Excerpt »
--- BEGIN ---
- Conference: Mid-American Conference
- Record: 6–22 (4–13 MAC)
- Head coach: Bob Boldon (10th season);
- Assistant coaches: Tavares Jackson; Steph Haas; Chelsea Welch;
- Home arena: Convocation Center

= 2022–23 Ohio Bobcats women's basketball team =

Intercollegiate basketball season

The 2022–23 Ohio Bobcats women's basketball team represented Ohio University during the 2022–23 NCAA Division I women's basketball season. The Bobcats, led by tenth-year head coach Bob Boldon, played their home games at the Convocation Center in Athens, Ohio as a member of the Mid-American Conference (MAC). They finished 6–23 and 4–14 in MAC play, to finish tied for eleventh in the MAC. They failed to qualify for the MAC tournament.
--- END ---
Required actions »
[A] In the rows below, copy out the lines beginning with the one that contains "country: DE" and ending after the one that contains "latitude: 38.9295". Omit the pictures.
[B] Resume the article on the 2022–23 Ohio Bobcats women's basketball team from the point at which it stops.

Exercise material »
--- BEGIN ---
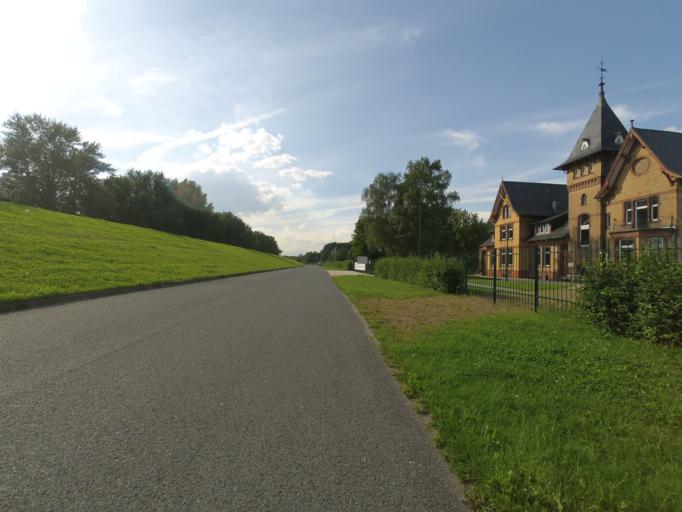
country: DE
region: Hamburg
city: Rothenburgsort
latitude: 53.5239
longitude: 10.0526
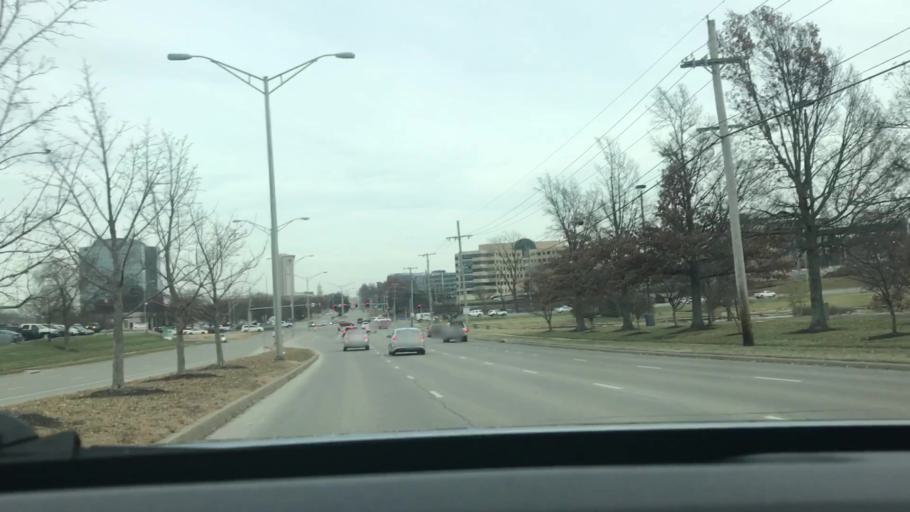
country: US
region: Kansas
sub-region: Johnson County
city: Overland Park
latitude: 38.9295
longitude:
--- END ---
--- BEGIN ---
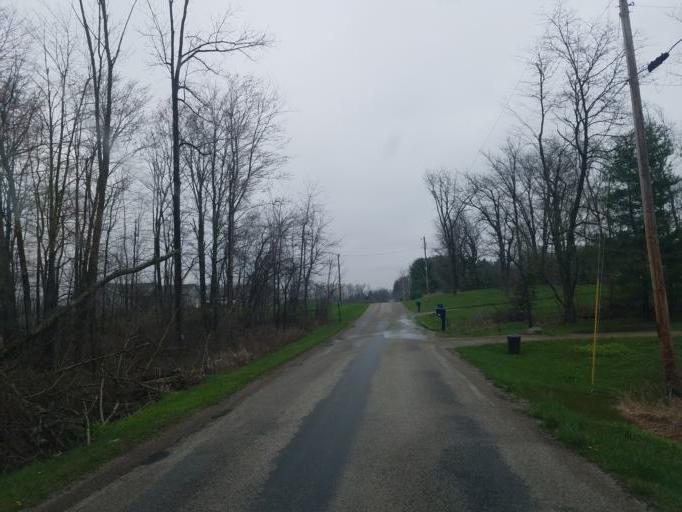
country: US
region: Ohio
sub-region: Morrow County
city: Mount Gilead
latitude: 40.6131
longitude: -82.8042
--- END ---
--- BEGIN ---
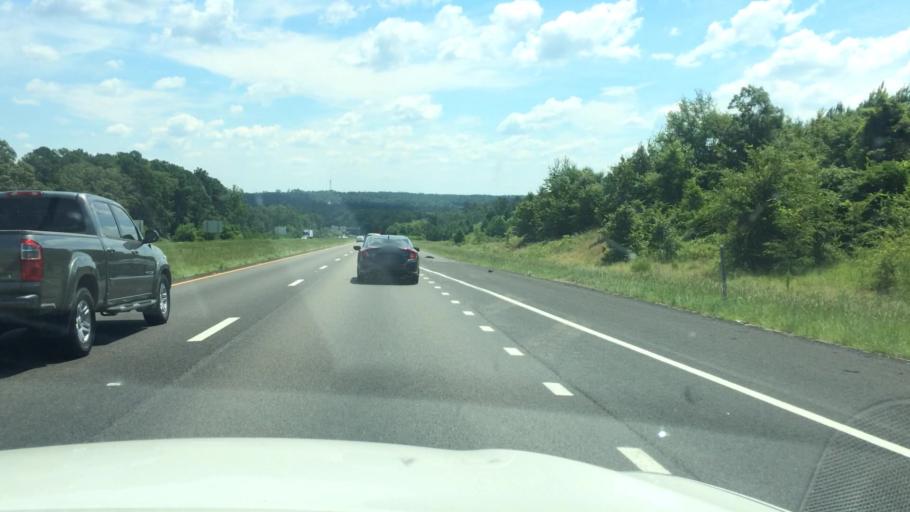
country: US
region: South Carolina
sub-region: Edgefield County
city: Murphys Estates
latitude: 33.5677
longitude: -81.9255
--- END ---
Results of the tasks »
[A]
country: DE
region: Hamburg
city: Rothenburgsort
latitude: 53.5239
longitude: 10.0526
country: US
region: Kansas
sub-region: Johnson County
city: Overland Park
latitude: 38.9295

[B]
==Previous season==
The Bobcats finished the 2021–22 season 15–13 and 9–10 in the MAC. They were knocked out of the MAC tournament in the quarterfinals by top-seeded Toledo and in the first round of the WNIT by South Dakota State. During a conference win at Central Michigan on January 15, Cece Hooks passed Caroline Mast as the all-time leading scorer in Ohio basketball history. Two games later, against Bowling Green, she passed Toledo's Kim Knuth as the all-time leading scorer in MAC basketball history.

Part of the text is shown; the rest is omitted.